Maria José Gonçalves. BA degree in Archaeology from the University of Coimbra (1988), post-graduated in Regional and Local History from the University of Lisbon (2005), and a MA degree in Archaeology from the University of the Algarve (2008), having produced a thesis on the theme "Silves Islâmica, a Muralha do Arrabalde Oriental e a Dinâmica de Ocupação do Espaço Adjacente". She has been a technician at the Silves City Hall since 1988, having played various management and coordination roles. She’s currently the coordinator of the areas of Archaeology, Cultural Heritage, Conservation and Restoration and Museums; she’s also director of the Municipal Archaeological Museum. Member of the CIGA Group, a research group dedicated, since 2008, to the study of Islamic ceramics of the Gharb al-Andalus and invited teacher at the Faculty of Human and Social Sciences of the University of Algarve, where she teaches the Medieval Archaeology, Islamic Archaeology and Urban Archaeology, in the Degree in Cultural Heritage and Archaeology, and of Settlement and Material Culture in the Gharb al-Andalus, in the Masters of History and Heritage of the University of Algarve.

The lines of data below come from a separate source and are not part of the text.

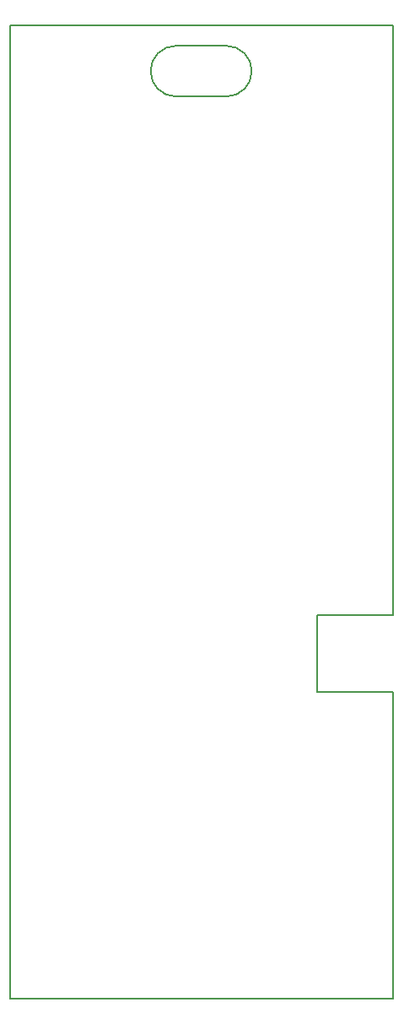
<source format=gbr>
G04 #@! TF.FileFunction,Profile,NP*
%FSLAX46Y46*%
G04 Gerber Fmt 4.6, Leading zero omitted, Abs format (unit mm)*
G04 Created by KiCad (PCBNEW 4.0.0-stable) date Friday, August 18, 2017 'PMt' 03:24:48 PM*
%MOMM*%
G01*
G04 APERTURE LIST*
%ADD10C,0.100000*%
%ADD11C,0.150000*%
G04 APERTURE END LIST*
D10*
D11*
X118211600Y-30226000D02*
X123291600Y-30226000D01*
X118211600Y-35306000D02*
X123291600Y-35306000D01*
X115671600Y-32766000D02*
G75*
G03X118211600Y-35306000I2540000J0D01*
G01*
X118211600Y-30226000D02*
G75*
G03X115671600Y-32766000I0J-2540000D01*
G01*
X125831600Y-32766000D02*
G75*
G03X123291600Y-30226000I-2540000J0D01*
G01*
X123291600Y-35306000D02*
G75*
G03X125831600Y-32766000I0J2540000D01*
G01*
X101600000Y-28143200D02*
X101600000Y-125730000D01*
X140055600Y-28143200D02*
X101600000Y-28143200D01*
X140055600Y-87274400D02*
X140055600Y-28143200D01*
X132384800Y-87274400D02*
X140055600Y-87274400D01*
X132384800Y-94996000D02*
X132384800Y-87274400D01*
X140055600Y-94996000D02*
X132384800Y-94996000D01*
X140055600Y-125730000D02*
X140055600Y-94996000D01*
X101600000Y-125730000D02*
X140055600Y-125730000D01*
M02*

</source>
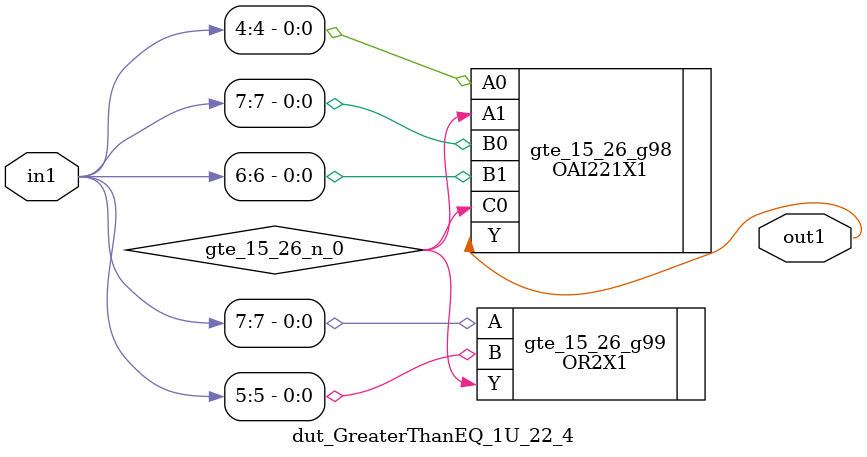
<source format=v>
`timescale 1ps / 1ps


module dut_GreaterThanEQ_1U_22_4(in1, out1);
  input [7:0] in1;
  output out1;
  wire [7:0] in1;
  wire out1;
  wire gte_15_26_n_0;
  OAI221X1 gte_15_26_g98(.A0 (in1[4]), .A1 (gte_15_26_n_0), .B0
       (in1[7]), .B1 (in1[6]), .C0 (gte_15_26_n_0), .Y (out1));
  OR2X1 gte_15_26_g99(.A (in1[7]), .B (in1[5]), .Y (gte_15_26_n_0));
endmodule



</source>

Carlos Oliveira. He has a BA degree and a MA degree from the Faculty of Arts of the University of Lisbon and has worked professionally in archaeology since 2001. At the beginning of his career, he collaborated as a contract researcher in several research projects, within the scope of the study of proto-historic and Roman era societies. As a freelance archaeologist, he has participated in multiple archaeological works, having assumed responsibilities of coordination in several excavations and archaeological monitoring, as well as in some prospection works within the scope of environmental impact studies. Currently, and since 2018, he is part of the team of the municipal archaeology service of Silves.

Helena Catarino. Retired Professor at the Faculty of Arts of the University of Coimbra (DHEEAA-FLUC) and integrated researcher at the Centre for Archaeological Studies, Arts and Heritage Sciences (CEAACP-FCT). She has a PhD in Archaeology, in 1997, from the same university, with a thesis entitled: "O Algarve Oriental durante a Ocupação Islâmica: Povoamento Rural e Recintos Fortificados", published in three volumes in the journal Al'Ulyã, n.º 6, published by the Arquivo Histórico Municipal de Loulé. In more than 40 years of research and teaching, she has developed several medieval and Islamic archaeology projects, of which the studies in Alcoutim and in the Serra do Algarve stand out, as well as the Salir Castle (Loulé) and the Paderne Castle (Albufeira). She has directed other excavations, namely at Campo Militar de S. Jorge de Aljubarrota and at the Patio of the University of Coimbra. She has published more than a hundred titles, individually and in collaboration, and, in recent years, on Islamic ceramics, as part of the CIGA Group, of which she has been a member since its foundation. The group is integrated in a line of research at the Centre for Studies in Archaeology, Arts and Heritage Sciences (CEAACP), functioning as a Section of the Campo Arqueológico de Mértola (CAM).